==== Okuma metni ====

Turkish Airlines EuroLeague’de sezonun düğümünün çözüleceği zamana geldik. 23-25 Mayıs tarihlerinde Abu Dabi’de düzenlenecek Final Four’da şampiyon belli olacak. 4 takımın performanslarını ve Final Four’da ne beklememiz gerektiğini kendi açımdan sizlerle paylaşacağım.
(2) Fenerbahçe Beko – (3) Panathinaikos AKTOR
Fenerbahçe Beko Genel Bakış

Fenerbahçe Beko Final-Four’a gelen takımlar içerisinde en formda takım olabilir. Normal sezonun sonlarına doğru artan form grafiklerinin yanında play-off’ta rakibini “süpüren” de yalnızca temsilcimiz oldu. Paris Basketball serisinde gördüklerimiz Fenerbahçe’nin kupa şansı açısından basketbolseverleri motive ediyor çünkü birçok kişiye göre Paris en az 1 maç çalacaktı Fenerbahçe’den. Ne var ki üç maçta da Paris’in hızlı hücumlara ve şutlara dayalı dinamik oyununu temsilcimiz hem savunmada iyi eşleşerek, sertlik ortaya koyarak hem de hücumda tempoyu doğru ayarlayarak alt etmeyi başardı.
Ana payeyi elbette yılın koçu Jasikevicius’a vermek lazım. Wilbekin’in sezonu kapatması ve 5 numara tartışmaları gibi durumlar yaşanırken takımı belli bir seviyede tutmayı başardı. Ana skorer olması beklenen Baldwin sakatken de Baldwin döndükten sonra da basketbol kalitesi hep yüksekti Fenerbahçe’nin. Aynı zamanda sezonun kırılma noktalarından biri olarak McCollum’un takıma katılışını söylemek mümkün. Fenerbahçe oyunu Nigel’la, Guduric’le başlatsa bile hep iyi bir top yönlendirici kısa ihtiyacı vardı. (Özellikle Wilbekin sakatlığından sonra) Mays da bu ihtiyacı tam manasıyla gideremedi. McCollum takıma geldikten sonraysa tecrübesiyle bu konuda ciddi katkı vermenin yanında skor katkısı da yaptı. Adeta eksik bir parçası tamamlandı takımın.
Geçen sezon Final-Four’a giden Fenerbahçe’yi konuşurken koç dokunuşunun etkisinden bahsediyorduk. O takım tam olarak Saras’ın hayalindeki takım olmamasına rağmen çok iyi yüzdelerle şut atan, topu doğru paylaşan bir takımdı. Bugün bakınca o oyun tarzının modifiye edilmiş bir halini görüyoruz. Fenerbahçe sahada hangi 5 ile oynarsa oynasın hücumda pek çok seçeneği var. İş bire bire kaldığında Nigel, Baldwin, Tarık başta olmak üzere herkes kilidi açabilecek yeteneğe sahip. Fenerbahçe Beko şampiyonluk için geçtiğimiz yıla göre çok daha iddialı ama kupayı istiyorsa kritik anları iyi oynamak zorunda, Paris serisinde olduğu gibi.

==== Gösterilen veriler ====

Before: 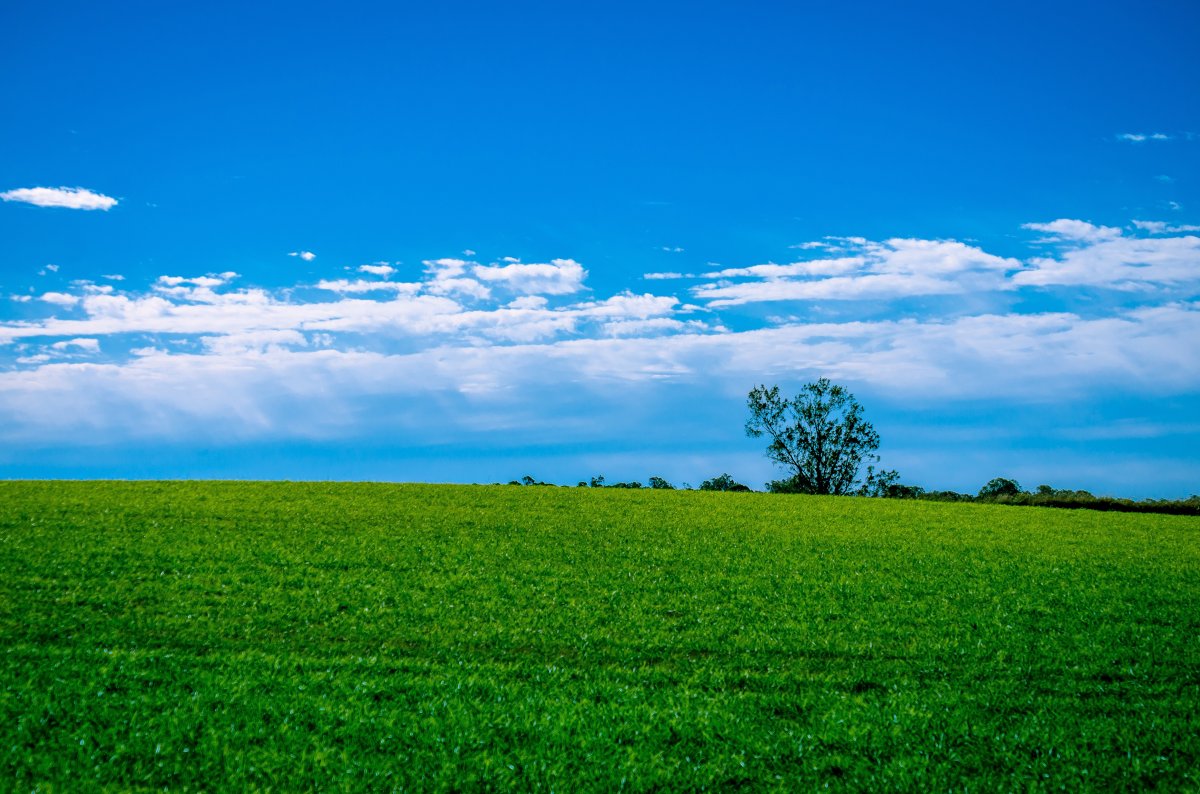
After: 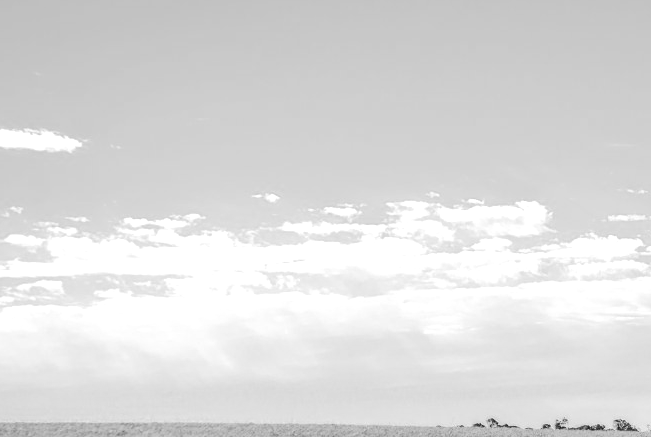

====

**Amaç**: Okuma metnine göre Paris Basketball serisi, Fenerbahçe'nin kupa şansı konusunda basketbolseverleri neden motive ediyor? Bir ile üç cümle arasında açıklayın. Yalnızca okuma metnindeki bilgileri kullanın.

**Yanıt**: Birçok kişi Paris'in Fenerbahçe'den en az bir maç alacağını düşünüyordu. Buna karşın Fenerbahçe, Paris'in hızlı hücumlara ve şutlara dayalı dinamik oyununu üç maçta da alt etti. Bunu savunmada iyi eşleşip sertlik göstererek ve hücumda tempoyu doğru ayarlayarak başardı.